ZADANIE 1
Czy te trzy zdania zgadzają się z fragmentem zamieszczonym niżej? Przy każdym odpowiedz tak lub nie i przytocz dosłownie słowa fragmentu, które o tym przesądzają: (a) Pary, które nie mogą mieć potomstwa, zawsze będą w mniejszości. (b) Autor wpisu zaczynającego się od słów „Mi wcale nie chodzi” twierdzi, że rodziny homo wyprą hetero. (c) Z sierocińca dziecko można jeszcze oddać do normalnej rodziny.

FRAGMENT DO PRZECZYTANIA
:::::

O czym ty mówisz? Hetero stanowią, stanowili i będą stanowić zdecydowaną większość dopóki będzie istniała ludzkość (a przynajmniej przez bardzo długi czas, zdecydowanie dłuższy od naszego życia). Pary które nie mogą mieć potomstwa zawsze będą w mniejszości. Statystycznie pomijalnej. Jeśli przeszkadza ci to że geje nie mogą mieć dzieci, to pownieneś też być aktywny w kwesti rozdzielania bezpłodnych małżeństw albo ludzi starych, albo po wypadkach. Oni również nie mogą mieć dzieci.
A co do twutysiącletniej tradycji, nie martw się ona nie zaginie. Od małżeństw gejów nie ubędzie facetów lubiących kobiety.
I tak jak napisałem wyżej co do adopcji. Obserwujmy jak w Holandii będą się rozwijać dzieci wychowywane przez gejów. Może będą częściej popełniać samobójstwa, a może właśnie nie, może będą szczęśliwsze niż te przebywające w domach dziecka. Nie wiem, czas pokaże...

LV426

Mi wcale nie chodzi o to, że rodziny homo wyprą hetero, tylko, że będą razem współistnieć, jako norma - i o to właśnie chodzi, że homo nie mogą stworzyć normalnej rodziny, bo nasza cywilizacja opiera się na innym modelu.

Kwestia adopcji dzieci jest prosta - dziecko potrzebuje zarówno wzorców męskich jak i żeńskich, po to aby samo mogło w przyszłości korzystając z tych wzorców założyć taką samą rodzinę(to podstawowa zasada funkcjonowania społeczeństwa). W przypadku modelu jednopłciowego, będzie miało to uniemożliwione lub utrudnione, więc nie można na taką adopcję zezwolić, proste?? Tymczasem działania środowisk homo właśnie do tego dążą, poczynając od usankcjonowania małżeństw... Więc oczywiste jest, że takie działania powinny być zakazywane w imię dobra społecznego!! Dlaczego nie chcesz mi przyznać racji ?? Bo dzieci w sierocińcach mają gorzej ?? A co to za argument - sorki ale, rodziny alkoholików i narkomanów, czy nawet pedofili, mogą powiedzieć to samo!!! Zauważ też jedną, rzecz - z sierocińca dziecko zawsze można jeszcze oddać do normalnej rodziny - jeśli natomiast oddamy je w ręce homo, to takiej możliwości już niema - zostanie skazane na "mniejsze zło" na zawsze!! a skąd masz pewność, czy po dziecko, które właśnie oddałeś dla homo, nie zgłosiła by się np. za tydzień rodzina hetero ?? Niemożna dziecka skazywać na mniejsze zło, gdy z takiego zła już nie będzie można go wyciągnąć !!! (w przypadku sierocińca taka możliwość istnieje, dlatego dzieci tam trafiają)

P.S. a co do małżeństw osób bezpłodnych itp. no to właśnie takie pary mogą adoptować dzieci wwrrrr!!! spełniają warunek dwupłciowości i styka !!!

usuniety

"W przypadku modelu jednopłciowego, będzie miało to uniemożliwione lub utrudnione, więc nie można na taką adopcję zezwolić, proste??" - ok.

:::::

DANE DO ANALIZY
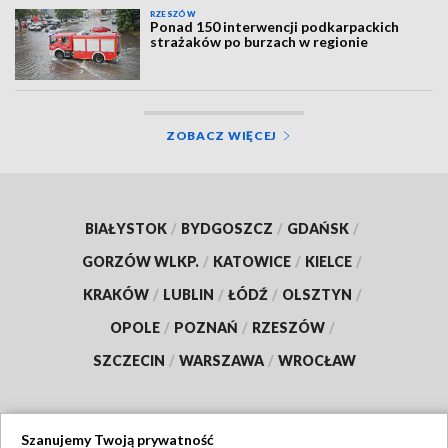
RZESZÓW
Ponad 150 interwencji podkarpackich
strażaków po burzach w regionie
ZOBACZ WIĘCEJ
BIAŁYSTOK
/
BYDGOSZCZ
/
GDAŃSK
/
GORZÓW WLKP.
/
KATOWICE
/
KIELCE
/
KRAKÓW
/
LUBLIN
/
ŁÓDŹ
/
OLSZTYN
/
OPOLE
/
POZNAŃ
/
RZESZÓW
/
SZCZECIN
/
WARSZAWA
/
WROCŁAW
Szanujemy Twoją prywatność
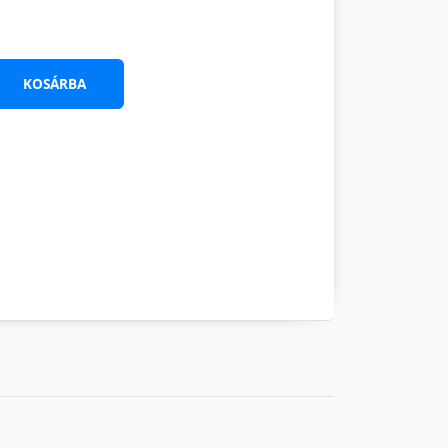
KOSÁRBA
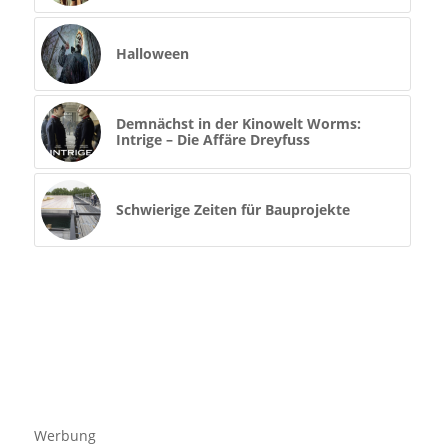
Halloween
Demnächst in der Kinowelt Worms:
Intrige – Die Affäre Dreyfuss
Schwierige Zeiten für Bauprojekte
Werbung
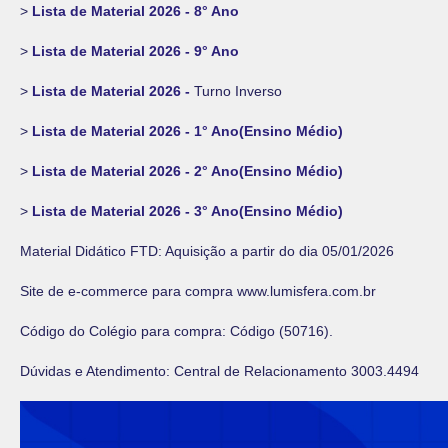
>
Lista de Material 2026 - 8° Ano
>
Lista de Material 2026 - 9° Ano
>
Lista de Material 2026 -
Turno Inverso
>
Lista de Material 2026 - 1° Ano(Ensino Médio)
>
Lista de Material 2026 - 2° Ano(Ensino Médio)
>
Lista de Material 2026 - 3° Ano(Ensino Médio)
Material Didático FTD: Aquisição a partir do dia 05/01/2026
Site de e-commerce para compra www.lumisfera.com.br
Código do Colégio para compra: Código (50716).
Dúvidas e Atendimento: Central de Relacionamento 3003.4494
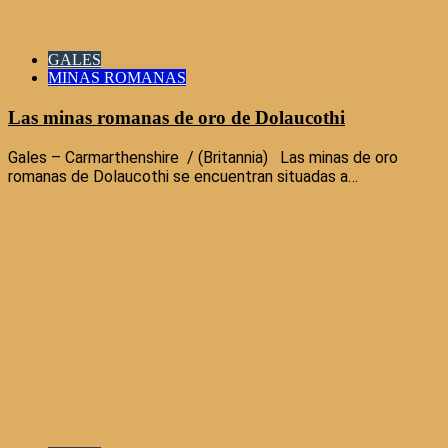
GALES
MINAS ROMANAS
Las minas romanas de oro de Dolaucothi
Gales – Carmarthenshire / (Britannia) Las minas de oro
romanas de Dolaucothi se encuentran situadas a…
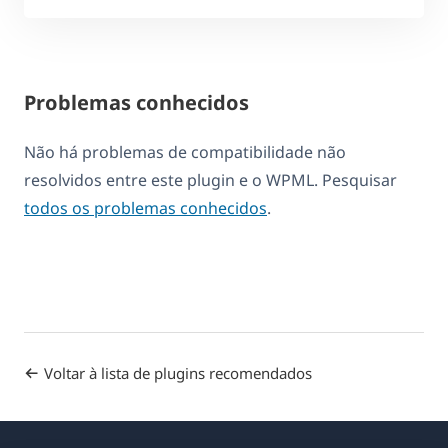
Problemas conhecidos
Não há problemas de compatibilidade não
resolvidos entre este plugin e o WPML. Pesquisar
todos os problemas conhecidos
.
Voltar à lista de plugins recomendados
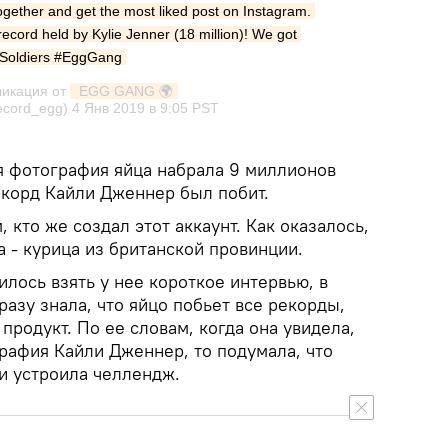
together and get the most liked post on Instagram. 
record held by Kylie Jenner (18 million)! We got 
gSoldiers #EggGang
ликация от
 EGG GANG 🌍
ecord_egg)
4 Янв 2019 в 9:05 PST
я фотография яйца набрала 9 миллионов
рекорд Кайли Дженнер был побит.
 кто же создал этот аккаунт. Как оказалось,
а - курица из британской провинции.
лось взять у нее короткое интервью, в
разу знала, что яйцо побьет все рекорды,
продукт. По ее словам, когда она увидела,
графия Кайли Дженнер, то подумала, что
и устроила челлендж.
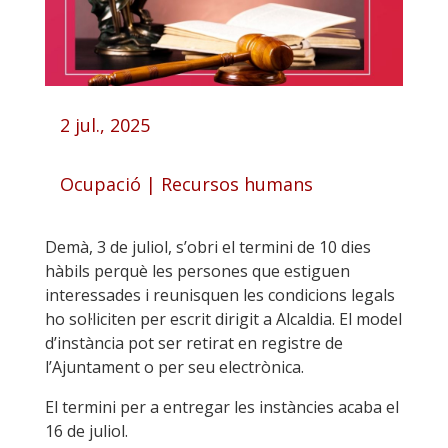
2 jul., 2025
Ocupació
|
Recursos humans
Demà, 3 de juliol, s’obri el termini de 10 dies
hàbils perquè les persones que estiguen
interessades i reunisquen les condicions legals
ho sol·liciten per escrit dirigit a Alcaldia. El model
d’instància pot ser retirat en registre de
l’Ajuntament o per seu electrònica.
El termini per a entregar les instàncies acaba el
16 de juliol.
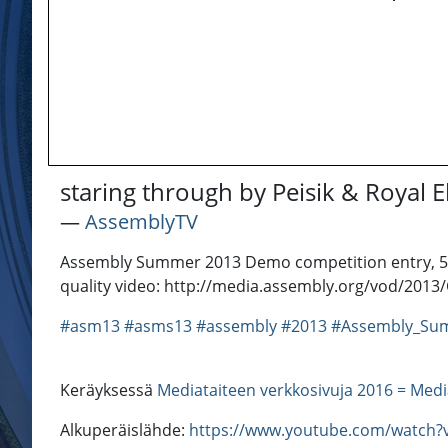
staring through by Peisik & Royal El
―
AssemblyTV
Assembly Summer 2013 Demo competition entry, 5th p
quality video: http://media.assembly.org/vod/20
#asm13
#asms13
#assembly
#2013
#Assembly_Su
Keräyksessä
Mediataiteen verkkosivuja 2016 = Medi
Alkuperäislähde:
https://www.youtube.com/watch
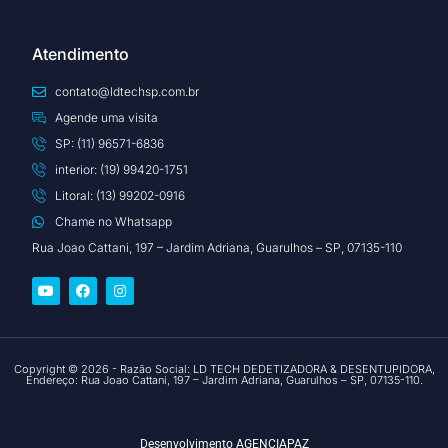
Atendimento
contato@ldtechsp.com.br
Agende uma visita
SP: (11) 96571-6836
interior: (19) 99420-1751
Litoral: (13) 99202-0916
Chame no Whatsapp
Rua Joao Cattani, 197 – Jardim Adriana, Guarulhos – SP, 07135-110
Copyright © 2026 - Razão Social: LD TECH DEDETIZADORA & DESENTUPIDORA,
Endereço: Rua Joao Cattani, 197 – Jardim Adriana, Guarulhos – SP, 07135-110.
Desenvolvimento
AGENCIAPAZ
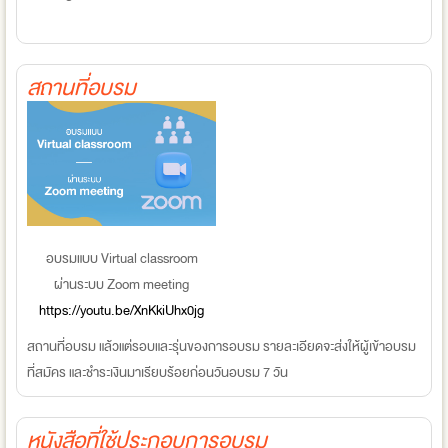
สถานที่อบรม
อบรมแบบ Virtual classroom
ผ่านระบบ Zoom meeting
https://youtu.be/XnKkiUhx0jg
สถานที่อบรม แล้วแต่รอบและรุ่นของการอบรม รายละเอียดจะส่งให้ผู้เข้าอบรม
ที่สมัคร และชำระเงินมาเรียบร้อยก่อนวันอบรม 7 วัน
หนังสือที่ใช้ประกอบการอบรม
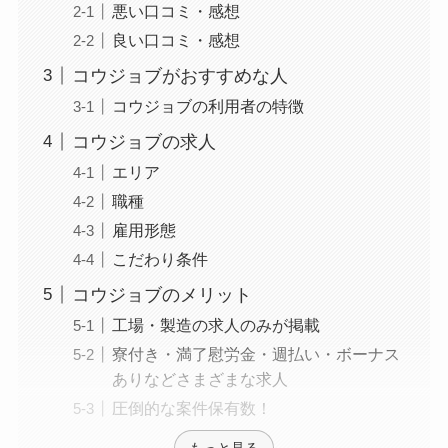
悪い口コミ・感想
良い口コミ・感想
コウジョブがおすすめな人
コウジョブの利用者の特徴
コウジョブの求人
エリア
職種
雇用形態
こだわり条件
コウジョブのメリット
工場・製造の求人のみが掲載
寮付き・満了慰労金・週払い・ボーナス
ありなどさまざまな求人
圧倒的な案件保有数！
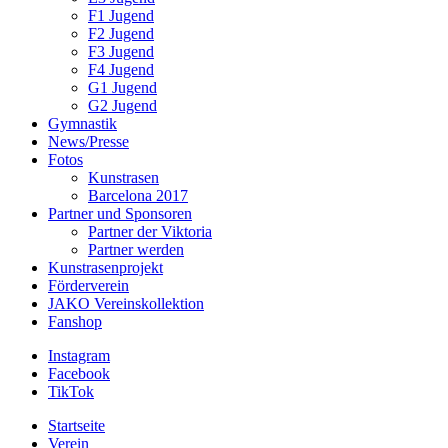
F1 Jugend
F2 Jugend
F3 Jugend
F4 Jugend
G1 Jugend
G2 Jugend
Gymnastik
News/Presse
Fotos
Kunstrasen
Barcelona 2017
Partner und Sponsoren
Partner der Viktoria
Partner werden
Kunstrasenprojekt
Förderverein
JAKO Vereinskollektion
Fanshop
Instagram
Facebook
TikTok
Startseite
Verein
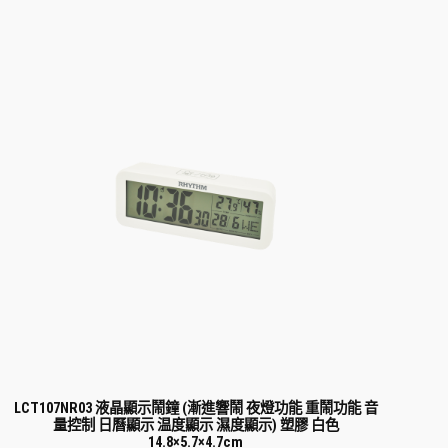
LCT107NR03 液晶顯示鬧鐘 (漸進響鬧 夜燈功能 重鬧功能 音
量控制 日曆顯示 温度顯示 濕度顯示) 塑膠 白色
14.8×5.7×4.7cm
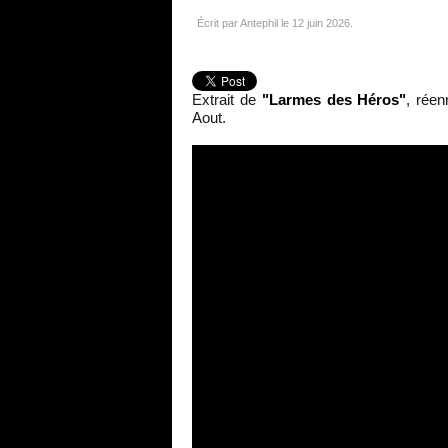
Écrit par Antephil le
12 juin 2026
.
Extrait de
"Larmes des Héros"
, réen
Aout.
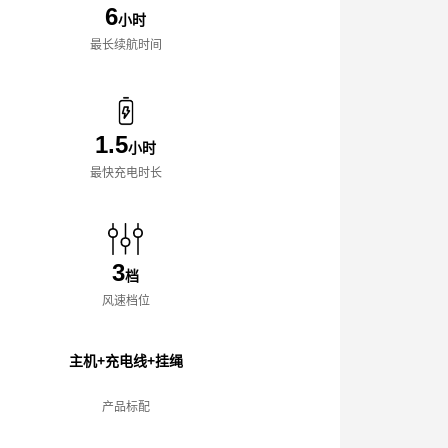
6
小时
最长续航时间
1.5
小时
最快充电时长
3
档
风速档位
主机+充电线+挂绳
产品标配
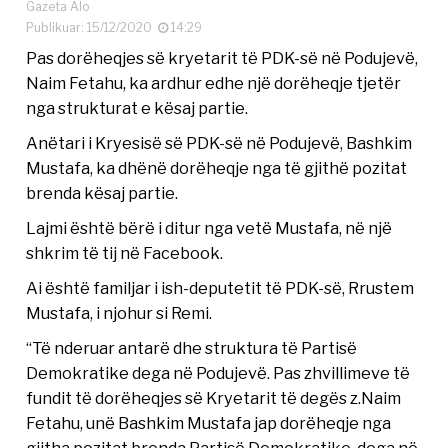
Gazeta Alo
Publikuar: 15/12/2020
14:29
Pas dorëheqjes së kryetarit të PDK-së në Podujevë,
Naim Fetahu, ka ardhur edhe një dorëheqje tjetër
nga strukturat e kësaj partie.
Anëtari i Kryesisë së PDK-së në Podujevë, Bashkim
Mustafa, ka dhënë dorëheqje nga të gjithë pozitat
brenda kësaj partie.
Lajmi është bërë i ditur nga vetë Mustafa, në një
shkrim të tij në Facebook.
Ai është familjar i ish-deputetit të PDK-së, Rrustem
Mustafa, i njohur si Remi.
“Të nderuar antarë dhe struktura të Partisë
Demokratike dega në Podujevë. Pas zhvillimeve të
fundit të dorëheqjes së Kryetarit të degës z.Naim
Fetahu, unë Bashkim Mustafa jap dorëheqje nga
gjitha pozitat brenda Partisë Demokratike, dega në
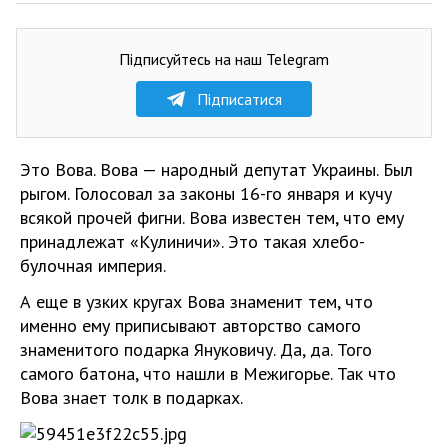
Підписуйтесь на наш Telegram
Підписатися
Это Вова. Вова — народный депутат Украины. Был
рыгом. Голосовал за законы 16-го января и кучу
всякой прочей фигни. Вова известен тем, что ему
принадлежат «Кулиничи». Это такая хлебо-
булочная империя.
А еще в узких кругах Вова знаменит тем, что
именно ему приписывают авторство самого
знаменитого подарка Януковичу. Да, да. Того
самого батона, что нашли в Межигорье. Так что
Вова знает толк в подарках.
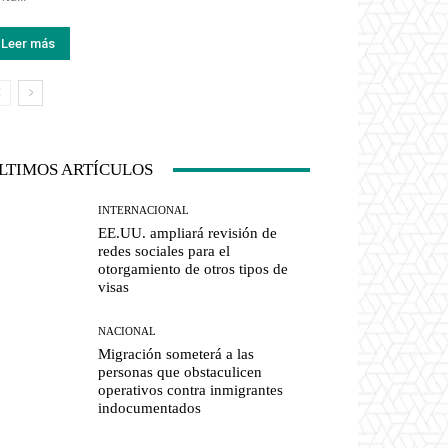
Leer más
LTIMOS ARTÍCULOS
INTERNACIONAL
EE.UU. ampliará revisión de
redes sociales para el
otorgamiento de otros tipos de
visas
NACIONAL
Migración someterá a las
personas que obstaculicen
operativos contra inmigrantes
indocumentados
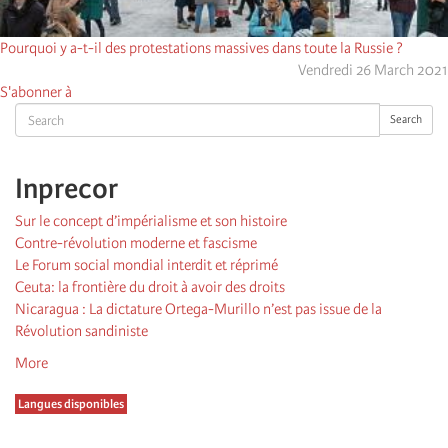
Pourquoi y a-t-il des protestations massives dans toute la Russie ?
Vendredi 26 March 2021
S'abonner à
Search
Search
Inprecor
Sur le concept d’impérialisme et son histoire
Contre-révolution moderne et fascisme
Le Forum social mondial interdit et réprimé
Ceuta: la frontière du droit à avoir des droits
Nicaragua : La dictature Ortega-Murillo n’est pas issue de la
Révolution sandiniste
More
Langues disponibles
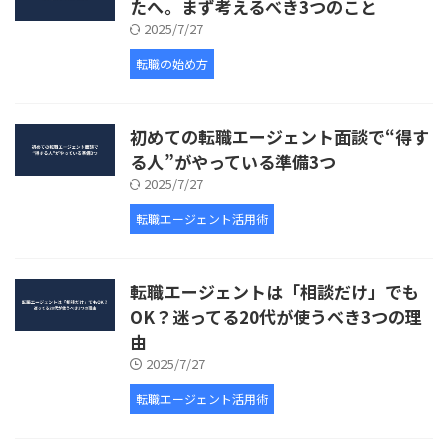
たへ。まず考えるべき3つのこと
2025/7/27
転職の始め方
初めての転職エージェント面談で“得す
る人”がやっている準備3つ
2025/7/27
転職エージェント活用術
転職エージェントは「相談だけ」でも
OK？迷ってる20代が使うべき3つの理
由
2025/7/27
転職エージェント活用術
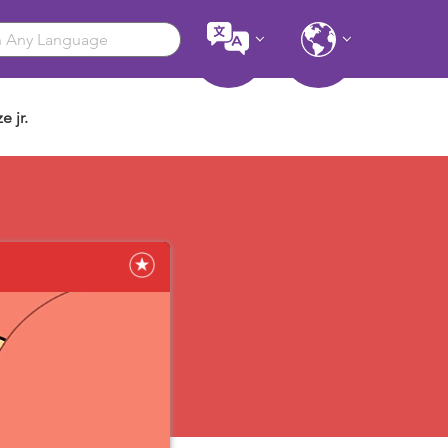
e jr.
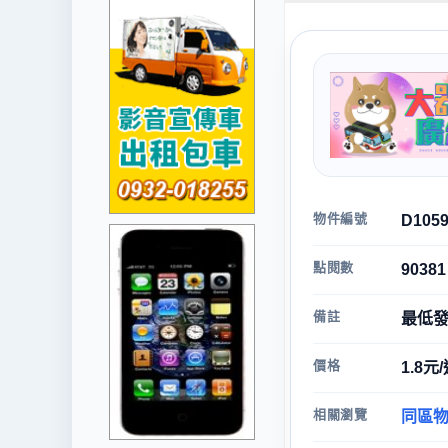
物件編號
D105
點閱數
90381
備註
最低發
價格
1.8元
相關瀏覽
同區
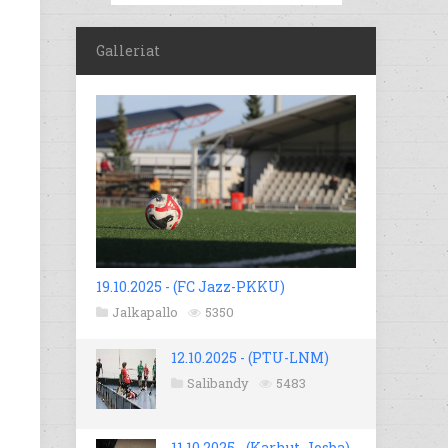
Galleriat
19.10.2025 - (FC Jazz-PKKU)
Jalkapallo
5350
12.10.2025 - (PTU-LNM)
Salibandy
5483
11.10.2025 - (Karhut-Josba)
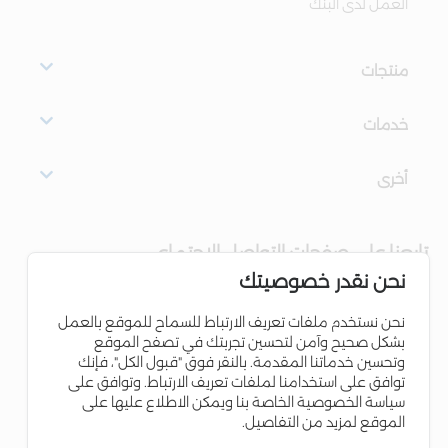
العمل لدى البنك
منتجات
خدمات
أخرى
تابعنا على صفحات التواصل الاجتماعي
نحن نقدر خصوصيتك
نحن نستخدم ملفات تعريف الارتباط للسماح للموقع بالعمل
بشكل صحيح وآمن لتحسين تجربتك في تصفح الموقع
وتحسين خدماتنا المقدمة. بالنقر فوق "قبول الكل"، فإنك
توافق على استخدامنا لملفات تعريف الارتباط. وتوافق على
سياسة الخصوصية الخاصة بنا ويمكن الاطلاع عليها على
الموقع لمزيد من التفاصيل.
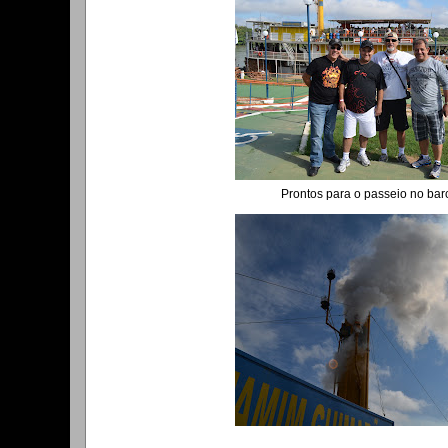
Prontos para o passeio no bar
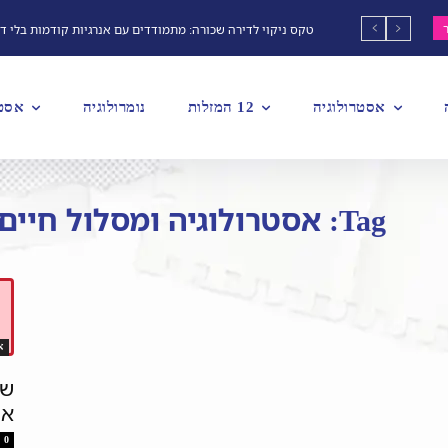
טקס ניקוי לדירה שכורה: מתמודדים עם אנרגיות קודמות בלי ד
אסטרולוגיה
12 המזלות
נומרולוגיה
אסטר
Tag: אסטרולוגיה ומסלול חיים
א
שב
את
0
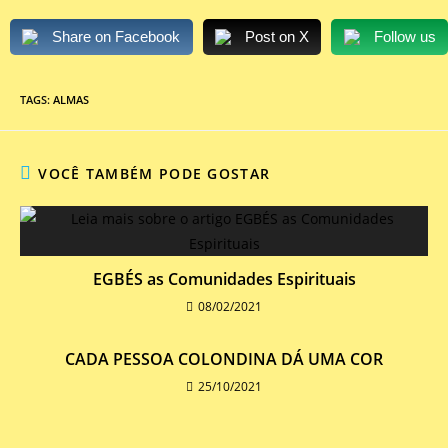
Share on Facebook
Post on X
Follow us
TAGS
:
ALMAS
VOCÊ TAMBÉM PODE GOSTAR
EGBÉS as Comunidades Espirituais
08/02/2021
CADA PESSOA COLONDINA DÁ UMA COR
25/10/2021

:::::

ZADANIE 2
Wyciągnij z powyższego listingu wszystkie wiersze, w których występuje słowo „самого”.

TWOJE ROZWIĄZANIE 1
(a) Tak: „Pary które nie mogą mieć potomstwa zawsze będą w mniejszości.”
(b) Nie: „Mi wcale nie chodzi o to, że rodziny homo wyprą hetero, tylko, że będą razem współistnieć”.
(c) Tak: „z sierocińca dziecko zawsze można jeszcze oddać do normalnej rodziny”.

TWOJE ROZWIĄZANIE 2
именно ему приписывают авторство самого
самого батона, что нашли в Межигорье. Так что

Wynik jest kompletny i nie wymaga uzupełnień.